Ich spürte, wie mein Arm angehoben und etwas Kühles und Angenehmes um mein Handgelenk gelegt wurde. Grace beugte sich vor, küsste mich, und zwei heiße Tränen tropften mir aufs Gesicht.
»Ich liebe dich, Alex. Sei glücklich, wohin du auch gehst.« Sie schluchzte laut auf, und dann war sie weg.
Ich war also so gut wie tot. Sie war zum letzten Abschied gekommen. Seltsamerweise spürte ich keine Panik in mir aufkommen. Ich spürte den Armreif auf der Haut meines Handgelenks. Es war, als würde er eine Welle von Ruhe verströmen, die meinen Arm hinauflief und durch meinen ganzen Körper schoss. Dann näherte sich die Welle meinem Kopf. Was war da los? War es das? Fühlte sich so der Tod an? Ich spürte, wie dieses Gefühl der Ruhe langsam in den einzigen Teil von mir strömte, der immer noch ich war. Als es mein Gehirn erreichte, hatte ich plötzlich die blendende Vision eines Gesichts. Ein Gesicht, von dem ich wusste, dass ich es liebte und begehrte.
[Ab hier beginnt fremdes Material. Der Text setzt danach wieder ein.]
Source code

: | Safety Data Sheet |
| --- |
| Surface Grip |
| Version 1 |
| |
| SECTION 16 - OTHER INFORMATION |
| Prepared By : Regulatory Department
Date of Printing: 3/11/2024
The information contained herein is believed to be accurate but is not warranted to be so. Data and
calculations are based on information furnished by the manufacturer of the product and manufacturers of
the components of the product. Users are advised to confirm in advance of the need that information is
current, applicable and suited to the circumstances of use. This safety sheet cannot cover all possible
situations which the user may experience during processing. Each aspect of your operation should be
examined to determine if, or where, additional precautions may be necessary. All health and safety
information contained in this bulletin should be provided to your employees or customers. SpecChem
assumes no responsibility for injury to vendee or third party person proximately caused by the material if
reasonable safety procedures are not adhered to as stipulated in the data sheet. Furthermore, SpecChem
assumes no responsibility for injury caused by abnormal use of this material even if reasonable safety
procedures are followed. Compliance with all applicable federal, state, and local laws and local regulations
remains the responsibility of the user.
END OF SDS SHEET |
Dann spürte ich plötzlich einen brennenden Schmerz, und ich versuchte, mich aufzusetzen, um gegen ihn anzutreten.
17 Erinnerungen
Ganz allmählich nahm ich den Lärm wahr. Menschen sprachen laut miteinander, eine Maschine piepte, und es schien ein Streit im Gange zu sein.
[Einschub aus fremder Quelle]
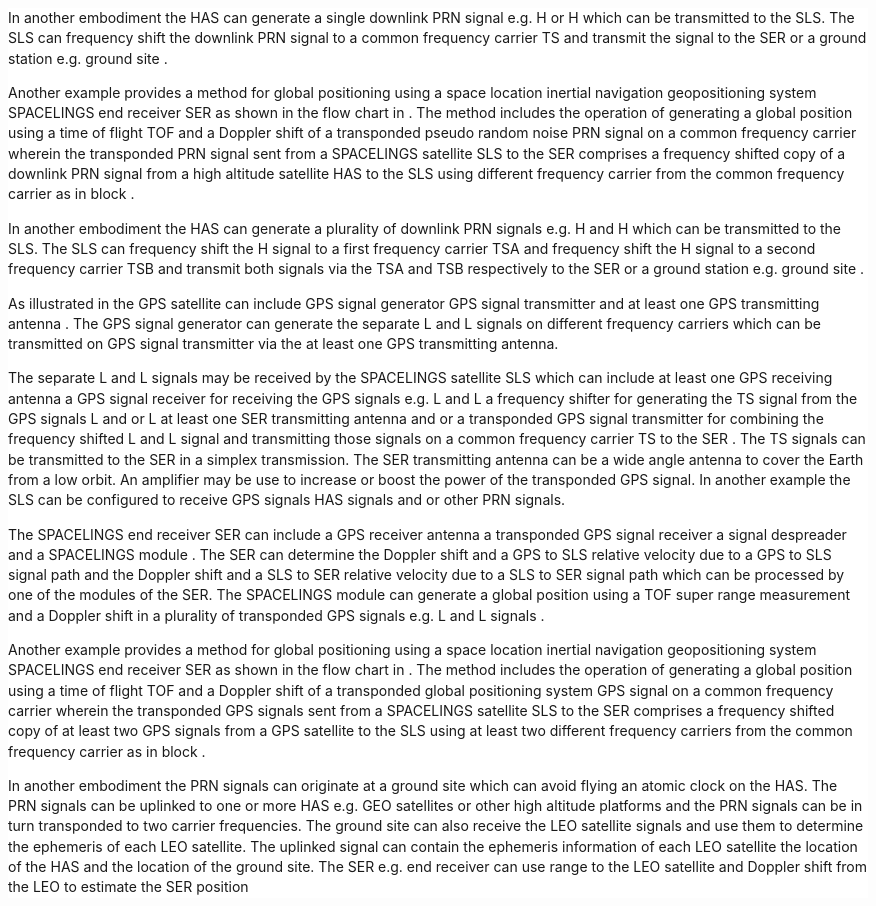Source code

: In another embodiment the HAS can generate a single downlink PRN signal e.g. H or H which can be transmitted to the SLS. The SLS can frequency shift the downlink PRN signal to a common frequency carrier TS and transmit the signal to the SER or a ground station e.g. ground site .

Another example provides a method for global positioning using a space location inertial navigation geopositioning system SPACELINGS end receiver SER as shown in the flow chart in . The method includes the operation of generating a global position using a time of flight TOF and a Doppler shift of a transponded pseudo random noise PRN signal on a common frequency carrier wherein the transponded PRN signal sent from a SPACELINGS satellite SLS to the SER comprises a frequency shifted copy of a downlink PRN signal from a high altitude satellite HAS to the SLS using different frequency carrier from the common frequency carrier as in block .

In another embodiment the HAS can generate a plurality of downlink PRN signals e.g. H and H which can be transmitted to the SLS. The SLS can frequency shift the H signal to a first frequency carrier TSA and frequency shift the H signal to a second frequency carrier TSB and transmit both signals via the TSA and TSB respectively to the SER or a ground station e.g. ground site .

As illustrated in the GPS satellite can include GPS signal generator GPS signal transmitter and at least one GPS transmitting antenna . The GPS signal generator can generate the separate L and L signals on different frequency carriers which can be transmitted on GPS signal transmitter via the at least one GPS transmitting antenna.

The separate L and L signals may be received by the SPACELINGS satellite SLS which can include at least one GPS receiving antenna a GPS signal receiver for receiving the GPS signals e.g. L and L a frequency shifter for generating the TS signal from the GPS signals L and or L at least one SER transmitting antenna and or a transponded GPS signal transmitter for combining the frequency shifted L and L signal and transmitting those signals on a common frequency carrier TS to the SER . The TS signals can be transmitted to the SER in a simplex transmission. The SER transmitting antenna can be a wide angle antenna to cover the Earth from a low orbit. An amplifier may be use to increase or boost the power of the transponded GPS signal. In another example the SLS can be configured to receive GPS signals HAS signals and or other PRN signals.

The SPACELINGS end receiver SER can include a GPS receiver antenna a transponded GPS signal receiver a signal despreader and a SPACELINGS module . The SER can determine the Doppler shift and a GPS to SLS relative velocity due to a GPS to SLS signal path and the Doppler shift and a SLS to SER relative velocity due to a SLS to SER signal path which can be processed by one of the modules of the SER. The SPACELINGS module can generate a global position using a TOF super range measurement and a Doppler shift in a plurality of transponded GPS signals e.g. L and L signals .

Another example provides a method for global positioning using a space location inertial navigation geopositioning system SPACELINGS end receiver SER as shown in the flow chart in . The method includes the operation of generating a global position using a time of flight TOF and a Doppler shift of a transponded global positioning system GPS signal on a common frequency carrier wherein the transponded GPS signals sent from a SPACELINGS satellite SLS to the SER comprises a frequency shifted copy of at least two GPS signals from a GPS satellite to the SLS using at least two different frequency carriers from the common frequency carrier as in block .

In another embodiment the PRN signals can originate at a ground site which can avoid flying an atomic clock on the HAS. The PRN signals can be uplinked to one or more HAS e.g. GEO satellites or other high altitude platforms and the PRN signals can be in turn transponded to two carrier frequencies. The ground site can also receive the LEO satellite signals and use them to determine the ephemeris of each LEO satellite. The uplinked signal can contain the ephemeris information of each LEO satellite the location of the HAS and the location of the ground site. The SER e.g. end receiver can use range to the LEO satellite and Doppler shift from the LEO to estimate the SER position
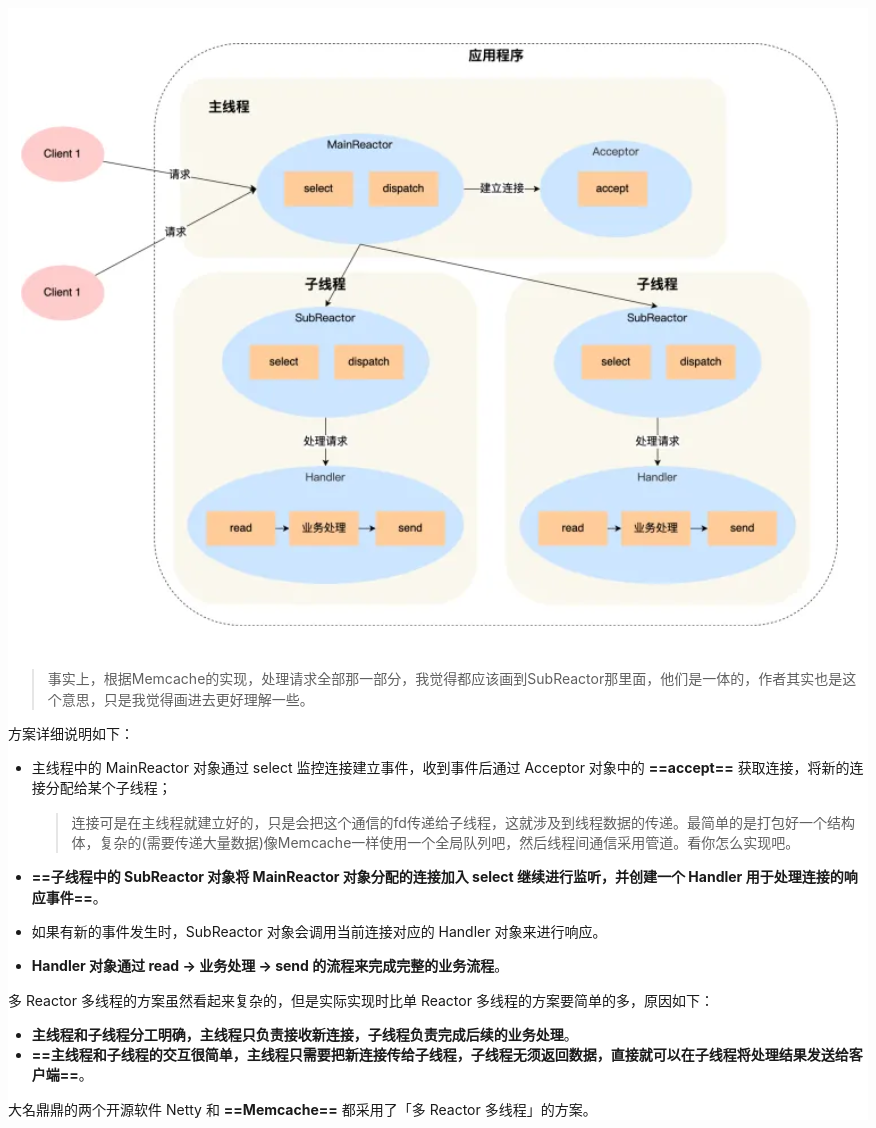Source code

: ![image-20230304214305407](assets/image-20230304214305407.png)

> 事实上，根据Memcache的实现，处理请求全部那一部分，我觉得都应该画到SubReactor那里面，他们是一体的，作者其实也是这个意思，只是我觉得画进去更好理解一些。

方案详细说明如下：

- 主线程中的 MainReactor 对象通过 select 监控连接建立事件，收到事件后通过 Acceptor 对象中的 **==accept==** 获取连接，将新的连接分配给某个子线程；

  > 连接可是在主线程就建立好的，只是会把这个通信的fd传递给子线程，这就涉及到线程数据的传递。最简单的是打包好一个结构体，复杂的(需要传递大量数据)像Memcache一样使用一个全局队列吧，然后线程间通信采用管道。看你怎么实现吧。

- **==子线程中的 SubReactor 对象将 MainReactor 对象分配的连接加入 select 继续进行监听，并创建一个 Handler 用于处理连接的响应事件==**。

- 如果有新的事件发生时，SubReactor 对象会调用当前连接对应的 Handler 对象来进行响应。

- **Handler 对象通过 read -> 业务处理 -> send 的流程来完成完整的业务流程**。

多 Reactor 多线程的方案虽然看起来复杂的，但是实际实现时比单 Reactor 多线程的方案要简单的多，原因如下：

- **主线程和子线程分工明确，主线程只负责接收新连接，子线程负责完成后续的业务处理**。
- **==主线程和子线程的交互很简单，主线程只需要把新连接传给子线程，子线程无须返回数据，直接就可以在子线程将处理结果发送给客户端==**。

大名鼎鼎的两个开源软件 Netty 和 **==Memcache==** 都采用了「多 Reactor 多线程」的方案。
»Aber ich kann Ihnen versichern, dass Alex sich einen Moment aufgesetzt hat«, die Stimme klang ziemlich angespannt. »Sehen Sie sich doch nur die Ausdrucke an. Da war was. Die Anzeigen haben verrückt gespielt.«
»Ich danke Ihnen, Schwester Price. Ich übernehme jetzt. Gehen Sie einfach zurück an Ihre Arbeit.«
Ich hörte ein ärgerliches Schnauben und Schritte, die sich entfernten. Dann die atemlose Stimme meiner Mutter. »Herr Doktor, was ist passiert? Ich habe gehört, dass es eine Veränderung gegeben hat, dass Alex sich bewegt hat. Stimmt das? Was hat das zu bedeuten?«
Der Arzt klang genervt. »Wie ich Ihnen schon mehrmals erklärt habe, Mrs Walker, hat Alex eine irreversible Stammhirn-Dysfunktion. Wir haben alle erforderlichen Scans durchgeführt, und es gibt keinerlei Anzeichen irgendeiner Besserung. Wenn sie irgendetwas gemacht hat, was ich im Moment nicht glauben kann, dann ist das unmöglich aus eigenem und bewusstem Antrieb geschehen.«
»Aber sie hat sich aufgesetzt! Die Besucher an dem Bett drüben haben es gesehen.«
»Tut mir leid, aber das ist einfach nicht möglich. Sie müssen sich geirrt haben.«
»Aber Dr. Sinclair«, sagte eine neue tiefe Stimme, »Sie werden verstehen, dass wir darauf bestehen müssen, der Sache nachzugehen. Und was haben wir schon zu verlieren?«
»Ich kann Ihnen versichern, dass weitere Untersuchungen Ihnen nur unnötige Kosten verursachen und Ihre Hoffnung vergeblich schüren würden.«
Der Streit ging weiter und weiter. Ich brauchte Ruhe, um nachzudenken. Irgendwas hatte sich verändert, und zwar auf eine Art, die ich noch nicht richtig fassen konnte. Wenn nur mein Dad aufhören würde, den Arzt anzuschreien.
Mein Dad? Woher wusste ich, dass die Stimme zu meinem Dad gehörte? Ich sah ihn vor mir mit seinen eigentlich freundlichen und verschmitzten Augen, die den Arzt jetzt bestimmt unter gerunzelter Stirn zornig anfunkelten. Was war passiert? Ich versuchte, mich zu erinnern, aber hier war einfach viel zu viel los.
»Seid bitte ruhig«, bat ich, bevor ich merkte, dass mir ein langer Schlauch in der Kehle steckte. Ich wollte ihn raushusten.